| TEXT SECTION |
☆ ☆ ☆ ☆ ☆

John Holladay

From Wikipedia, the free encyclopedia

John Holladay is founder and namesake of the settlement of Holladay's Burg, Utah which became Holladay, Utah. He was an early pioneer in the western US in Colorado, Utah, and California. He was born March 10, 1798, in Kershaw County, SC. He married Catherine Beasley Higgins in SC in 1822. They had 10 children, 9 of whom survived early childhood. John's earliest known forbearer, his great grandfather, is John “The Ranger” Holladay of present-day Spotsylvania County, VA. origins unknown, who first appears in colony records around 1702. John is a cousin to Ben Holladay, “The Stagecoach King”.

☆ ☆ ☆ ☆ ☆

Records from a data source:
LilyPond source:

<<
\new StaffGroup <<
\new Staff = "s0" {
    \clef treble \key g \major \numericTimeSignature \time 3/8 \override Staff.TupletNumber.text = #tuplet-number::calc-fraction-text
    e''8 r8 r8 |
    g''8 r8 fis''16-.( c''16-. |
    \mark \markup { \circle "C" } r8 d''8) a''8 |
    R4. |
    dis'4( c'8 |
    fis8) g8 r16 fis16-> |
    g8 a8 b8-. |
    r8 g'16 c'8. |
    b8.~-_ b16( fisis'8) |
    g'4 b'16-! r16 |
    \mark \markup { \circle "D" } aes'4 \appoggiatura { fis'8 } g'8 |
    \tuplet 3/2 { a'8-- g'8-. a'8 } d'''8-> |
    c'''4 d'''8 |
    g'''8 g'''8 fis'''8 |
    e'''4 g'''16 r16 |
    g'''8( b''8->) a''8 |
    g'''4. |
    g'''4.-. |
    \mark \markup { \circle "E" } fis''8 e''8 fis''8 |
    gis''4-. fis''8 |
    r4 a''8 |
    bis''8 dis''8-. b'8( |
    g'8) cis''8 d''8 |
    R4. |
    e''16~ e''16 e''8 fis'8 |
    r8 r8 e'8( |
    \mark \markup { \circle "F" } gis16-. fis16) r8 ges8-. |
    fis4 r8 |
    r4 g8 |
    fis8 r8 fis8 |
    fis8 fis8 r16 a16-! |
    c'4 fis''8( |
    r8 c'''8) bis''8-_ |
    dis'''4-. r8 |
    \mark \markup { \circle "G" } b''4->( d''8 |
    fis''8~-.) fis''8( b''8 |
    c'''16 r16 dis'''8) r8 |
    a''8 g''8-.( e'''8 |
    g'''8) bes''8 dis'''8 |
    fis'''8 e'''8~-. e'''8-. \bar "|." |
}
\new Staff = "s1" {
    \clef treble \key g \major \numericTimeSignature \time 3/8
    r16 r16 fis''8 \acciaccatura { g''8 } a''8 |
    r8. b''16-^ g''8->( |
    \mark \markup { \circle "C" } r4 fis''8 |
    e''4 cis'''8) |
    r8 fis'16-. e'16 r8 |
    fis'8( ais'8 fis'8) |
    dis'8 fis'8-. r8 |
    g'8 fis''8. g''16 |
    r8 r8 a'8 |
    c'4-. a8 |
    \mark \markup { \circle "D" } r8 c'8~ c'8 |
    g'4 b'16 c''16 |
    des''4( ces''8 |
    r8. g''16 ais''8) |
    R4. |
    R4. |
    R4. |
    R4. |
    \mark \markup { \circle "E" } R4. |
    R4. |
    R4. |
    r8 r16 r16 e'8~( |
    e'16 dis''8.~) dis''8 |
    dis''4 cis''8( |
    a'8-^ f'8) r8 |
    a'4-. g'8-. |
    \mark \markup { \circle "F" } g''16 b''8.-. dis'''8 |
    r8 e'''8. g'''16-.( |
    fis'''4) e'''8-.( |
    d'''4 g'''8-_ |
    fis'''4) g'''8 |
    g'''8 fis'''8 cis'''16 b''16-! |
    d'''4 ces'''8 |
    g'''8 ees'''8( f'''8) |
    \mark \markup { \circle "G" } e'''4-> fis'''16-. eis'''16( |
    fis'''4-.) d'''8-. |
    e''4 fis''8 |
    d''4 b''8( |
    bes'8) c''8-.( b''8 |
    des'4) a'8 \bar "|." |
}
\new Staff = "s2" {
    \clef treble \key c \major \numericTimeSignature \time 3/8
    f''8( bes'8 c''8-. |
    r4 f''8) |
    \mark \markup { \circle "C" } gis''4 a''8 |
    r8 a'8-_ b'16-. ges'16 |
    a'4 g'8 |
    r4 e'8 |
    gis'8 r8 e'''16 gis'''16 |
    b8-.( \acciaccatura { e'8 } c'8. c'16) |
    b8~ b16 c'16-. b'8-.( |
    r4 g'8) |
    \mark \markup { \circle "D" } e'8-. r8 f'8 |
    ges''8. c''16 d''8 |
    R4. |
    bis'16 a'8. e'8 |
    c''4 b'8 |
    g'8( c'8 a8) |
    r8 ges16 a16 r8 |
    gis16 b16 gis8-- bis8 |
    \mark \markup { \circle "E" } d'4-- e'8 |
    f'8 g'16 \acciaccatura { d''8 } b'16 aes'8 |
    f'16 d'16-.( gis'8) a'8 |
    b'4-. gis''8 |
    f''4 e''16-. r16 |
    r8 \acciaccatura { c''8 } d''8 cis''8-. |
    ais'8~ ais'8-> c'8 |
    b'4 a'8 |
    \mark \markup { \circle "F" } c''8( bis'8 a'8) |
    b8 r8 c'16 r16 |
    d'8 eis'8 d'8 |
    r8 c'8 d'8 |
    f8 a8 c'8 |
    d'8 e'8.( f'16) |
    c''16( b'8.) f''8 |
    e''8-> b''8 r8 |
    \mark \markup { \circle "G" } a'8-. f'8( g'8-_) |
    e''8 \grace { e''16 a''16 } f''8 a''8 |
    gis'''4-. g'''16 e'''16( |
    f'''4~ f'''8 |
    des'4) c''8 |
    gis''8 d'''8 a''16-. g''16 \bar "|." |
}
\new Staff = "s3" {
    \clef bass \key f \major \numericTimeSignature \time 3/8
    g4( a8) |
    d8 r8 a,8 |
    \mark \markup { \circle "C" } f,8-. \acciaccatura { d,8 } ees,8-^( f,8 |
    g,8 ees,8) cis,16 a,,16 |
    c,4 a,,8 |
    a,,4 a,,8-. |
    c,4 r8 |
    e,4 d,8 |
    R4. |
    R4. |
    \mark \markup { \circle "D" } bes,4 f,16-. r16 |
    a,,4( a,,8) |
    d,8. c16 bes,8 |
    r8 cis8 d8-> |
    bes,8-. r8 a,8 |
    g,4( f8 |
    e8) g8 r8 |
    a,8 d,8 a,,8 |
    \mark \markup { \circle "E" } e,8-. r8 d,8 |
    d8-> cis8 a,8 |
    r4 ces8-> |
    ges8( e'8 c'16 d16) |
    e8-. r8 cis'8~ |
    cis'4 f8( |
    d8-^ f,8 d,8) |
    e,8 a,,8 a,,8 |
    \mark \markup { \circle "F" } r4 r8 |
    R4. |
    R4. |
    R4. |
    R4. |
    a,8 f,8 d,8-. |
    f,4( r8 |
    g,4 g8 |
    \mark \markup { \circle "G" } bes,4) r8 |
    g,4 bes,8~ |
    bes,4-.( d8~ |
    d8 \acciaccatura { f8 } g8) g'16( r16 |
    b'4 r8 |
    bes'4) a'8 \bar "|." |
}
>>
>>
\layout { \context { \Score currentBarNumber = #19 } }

☆ ☆ ☆ ☆ ☆

| TASK SET |
1 - Which people does the John Holladay article name? List every one.
2 - According to the John Holladay article, when and where was he born?
3 - Pick up the John Holladay article after its final sentence and write on from there.
These records have no connection to the text about John Holladay.

| ANSWERS BY ITEM NUMBER |
1 - John Holladay; Catherine Beasley Higgins; John "The Ranger" Holladay; Ben Holladay

2 - He was born on March 10, 1798, in Kershaw County, SC.

3 -
His father, Daniel Holladay Jr., along with his grandfather, Daniel Holladay, was a a signer of the South Carolina Declaration of Independence and Revolutionary War veteran. Daniel Jr. was born in Virginia in 1752 and died in Alabama on Feb. 4, 1837. He served as a Sergeant with the 2nd South Carolina Regiment under the command of Col. William Moultrie defending Charleston Harbor in the Battle of Sullivan's Island. He also served in Francis Marion's Brigade. In 1826, with son John and his young family, Daniel moved from South Carolina to join his son William Daniel at Moscow, Marion County, AL. Daniel subsequently applied for and was adjudicated a Revolutionary War veteran pension and land Grant in Alabama.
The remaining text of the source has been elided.